Let our results be heard!
Article: Dylan Criddle – Contributor
Federally employed scientists recently began protesting the federal government to raise awareness to the recent muzzling of scientific discussion. In recent years, many publically funded scientists have been prevented from sharing their findings with the scientific community and the media. Government representatives have often been present at press conferences and interviews to prevent scientists from sharing information that would put a negative spotlight on federal policy. The widely accepted theory is that this has been done to prevent scientific findings, putting a negative light on government policies concerning the environment and industry.
If the federal government is worried about scientific findings raising questions on their environmental policy, they should recognize it as a wasted effort. The public doesn’t need ground-breaking studies to understand that environmental protection hasn’t been properly implemented. They already know that reducing protection of freshwater bodies for mining and refining purposes has detrimental effects. They already know that increased dependence on fossil fuels is detrimental to our pathetic attempt to decrease carbon emissions. Sheltering the public from scientific knowledge only asserts that their environmental policy is formed by politics, not evidence.
Muzzling researchers isn’t the only way the government is combatting the spread of scientific knowledge. Federally-funded research programs have seen significant cuts over the last several years. When I worked for the SPARC research center in Swift Current a year ago, they had just seen several researcher positions get slashed due to funding cuts. The Department of Fisheries and Ocean’s habitat management program has been essentially eliminated, and with it, an effective research squad on harmful anthropogenic effects on fish habitat. With funding cuts combined with findings shielded with the public, the Conservative government has sent a clear message. Public perception is more important than intelligent policy.

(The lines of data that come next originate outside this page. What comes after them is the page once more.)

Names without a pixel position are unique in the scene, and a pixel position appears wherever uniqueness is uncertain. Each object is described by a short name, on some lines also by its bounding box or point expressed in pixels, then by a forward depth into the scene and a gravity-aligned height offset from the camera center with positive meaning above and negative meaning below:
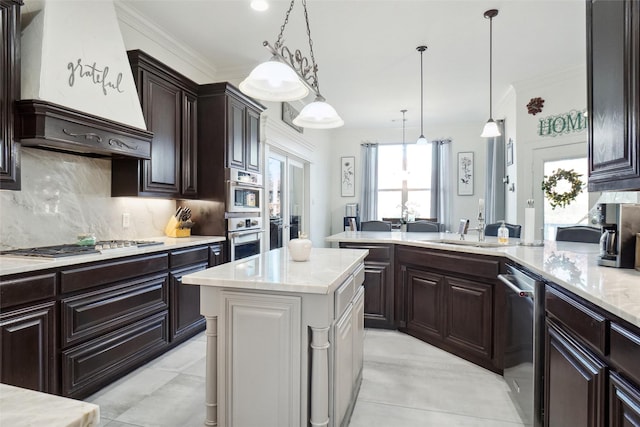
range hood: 2.07 +0.84
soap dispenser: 2.87 -0.18
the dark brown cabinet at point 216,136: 3.60 +0.81
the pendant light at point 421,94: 3.88 +1.88
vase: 2.02 -0.22
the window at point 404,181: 7.89 +0.76
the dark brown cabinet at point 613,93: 1.34 +0.53
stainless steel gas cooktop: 2.02 -0.25
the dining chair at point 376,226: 4.59 -0.18
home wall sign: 4.44 +1.22
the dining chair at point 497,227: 3.98 -0.19
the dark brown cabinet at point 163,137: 2.93 +0.72
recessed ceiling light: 2.96 +1.81
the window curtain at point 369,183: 8.06 +0.70
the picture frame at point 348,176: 8.29 +0.89
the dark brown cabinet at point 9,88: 1.95 +0.71
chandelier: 1.86 +0.74
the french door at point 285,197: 5.07 +0.25
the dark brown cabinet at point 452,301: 2.51 -0.72
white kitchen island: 1.53 -0.61
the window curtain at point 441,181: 7.56 +0.72
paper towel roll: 2.60 -0.09
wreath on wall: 4.20 +0.34
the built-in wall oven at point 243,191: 3.61 +0.24
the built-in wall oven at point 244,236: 3.62 -0.27
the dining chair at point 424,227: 4.48 -0.18
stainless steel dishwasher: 1.76 -0.71
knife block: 3.48 -0.19
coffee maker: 1.66 -0.09
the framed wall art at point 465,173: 7.50 +0.89
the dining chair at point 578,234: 3.21 -0.19
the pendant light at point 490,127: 3.82 +1.04
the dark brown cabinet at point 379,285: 3.38 -0.71
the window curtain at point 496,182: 6.08 +0.58
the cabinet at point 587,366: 1.06 -0.55
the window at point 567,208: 4.45 +0.08
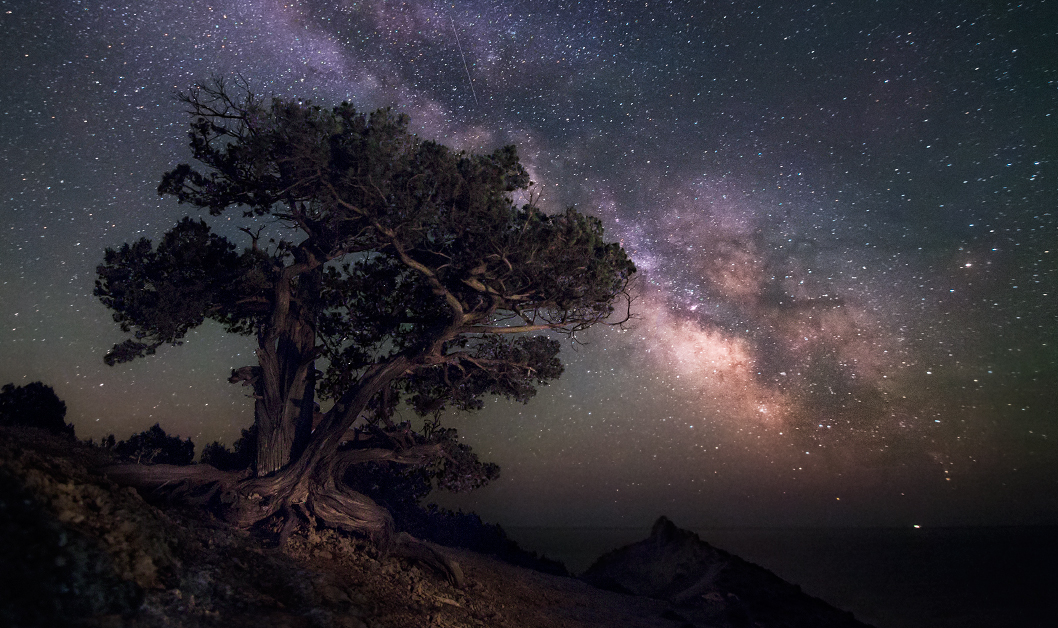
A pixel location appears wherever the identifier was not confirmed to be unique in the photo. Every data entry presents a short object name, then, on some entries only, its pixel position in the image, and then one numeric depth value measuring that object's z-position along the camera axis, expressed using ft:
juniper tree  44.37
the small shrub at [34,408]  54.44
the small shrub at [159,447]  56.80
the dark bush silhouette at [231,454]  64.28
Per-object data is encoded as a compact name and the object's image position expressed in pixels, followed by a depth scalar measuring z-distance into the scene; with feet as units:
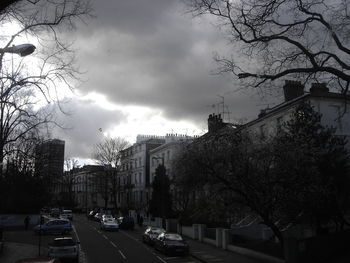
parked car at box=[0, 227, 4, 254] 93.36
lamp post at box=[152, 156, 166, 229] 162.91
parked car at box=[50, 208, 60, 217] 265.01
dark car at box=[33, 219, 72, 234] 141.59
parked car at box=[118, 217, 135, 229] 175.83
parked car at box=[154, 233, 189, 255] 94.34
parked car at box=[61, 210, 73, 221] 228.55
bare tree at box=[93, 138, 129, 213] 262.88
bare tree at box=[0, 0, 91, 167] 52.79
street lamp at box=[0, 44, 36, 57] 41.70
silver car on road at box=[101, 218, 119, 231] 161.93
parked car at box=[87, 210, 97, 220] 247.91
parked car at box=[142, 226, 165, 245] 115.55
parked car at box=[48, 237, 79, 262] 74.02
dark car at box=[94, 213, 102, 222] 227.14
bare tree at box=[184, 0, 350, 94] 55.21
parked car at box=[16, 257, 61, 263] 41.44
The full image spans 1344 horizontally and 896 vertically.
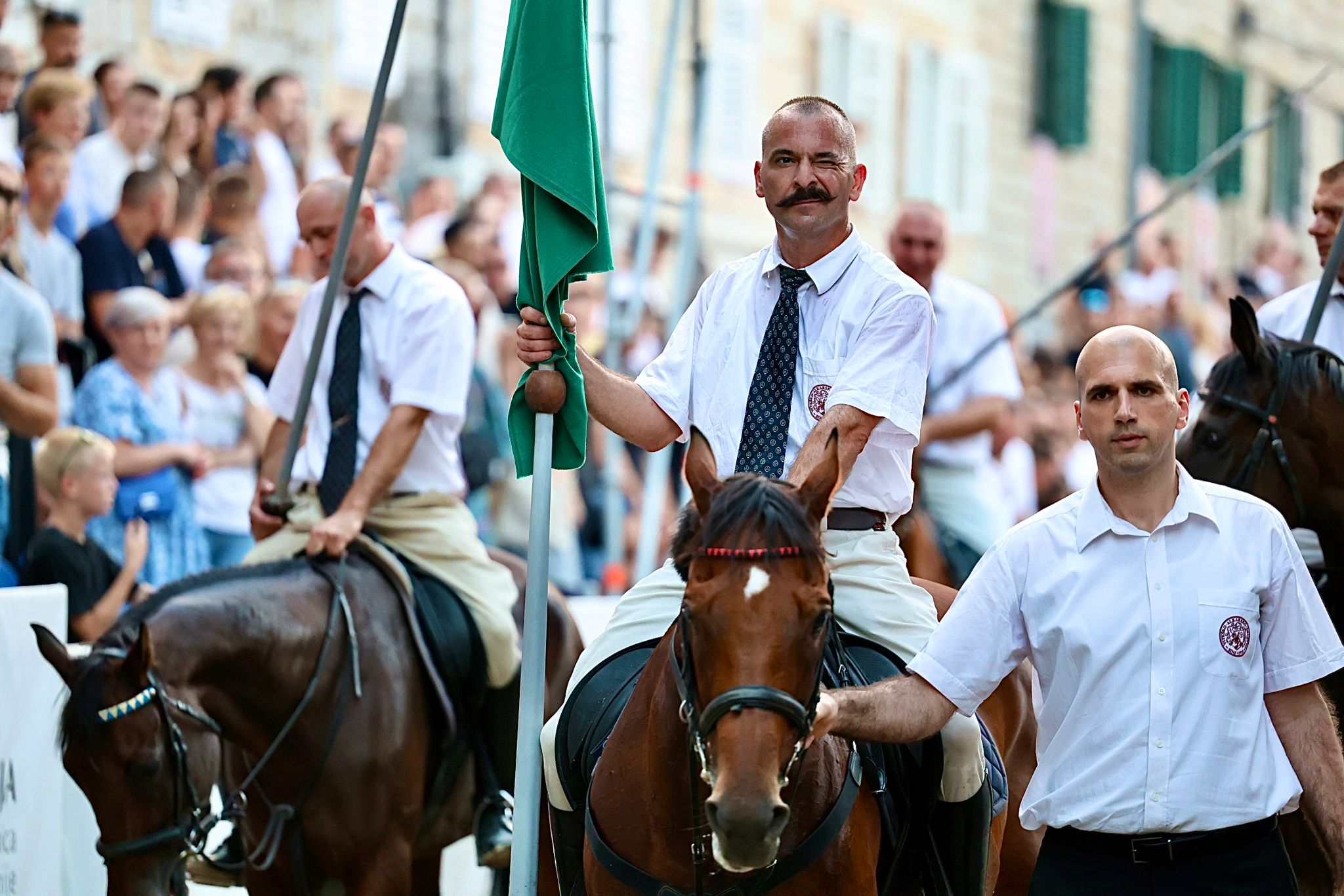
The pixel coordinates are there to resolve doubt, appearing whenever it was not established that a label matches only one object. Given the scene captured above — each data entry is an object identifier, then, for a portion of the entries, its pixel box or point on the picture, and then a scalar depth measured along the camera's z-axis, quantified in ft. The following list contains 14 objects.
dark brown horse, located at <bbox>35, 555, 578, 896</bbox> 36.29
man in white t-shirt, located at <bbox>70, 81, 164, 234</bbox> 66.95
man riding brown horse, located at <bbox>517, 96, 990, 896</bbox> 31.14
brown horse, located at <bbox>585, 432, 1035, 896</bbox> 23.52
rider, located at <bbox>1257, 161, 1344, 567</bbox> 42.91
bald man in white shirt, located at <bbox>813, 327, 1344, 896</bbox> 27.12
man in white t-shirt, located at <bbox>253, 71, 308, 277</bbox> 75.46
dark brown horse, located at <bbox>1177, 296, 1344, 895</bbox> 38.09
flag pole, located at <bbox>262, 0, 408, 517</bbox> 39.04
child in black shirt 51.47
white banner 43.29
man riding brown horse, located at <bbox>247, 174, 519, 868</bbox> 44.78
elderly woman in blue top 58.29
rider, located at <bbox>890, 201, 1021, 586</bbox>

Letting political opinion and popularity come before come before scientists’ findings shows just how much the federal government values ignorance. The scientific method is an exemplary example of evidence-based decision-making. Studies not only need to produce conclusions, but also need to have sound methods so that other professionals can replicate them. The amount of record keeping that scientists have to conduct to support their findings is enough to make a librarian go insane. What’s left after this tedious process are findings supported by a strong, collection of evidence. Whereas political opinion can always be criticized and questioned, soundly performed studies tend to leave little room for skepticism.
Public funding is one of the most important sources of income for scientists in Canada. If scientists are unable to exchange ideas with the public and their peers, most of this money goes to waste. The purpose of their research is to further improve our understanding of the world around us, and should not be compromised for the sake of a popularity contest. If the Conservatives don’t have the appreciation for science to at least properly fund their programs, they should at least have enough respect for them to allow them to share their findings with the community.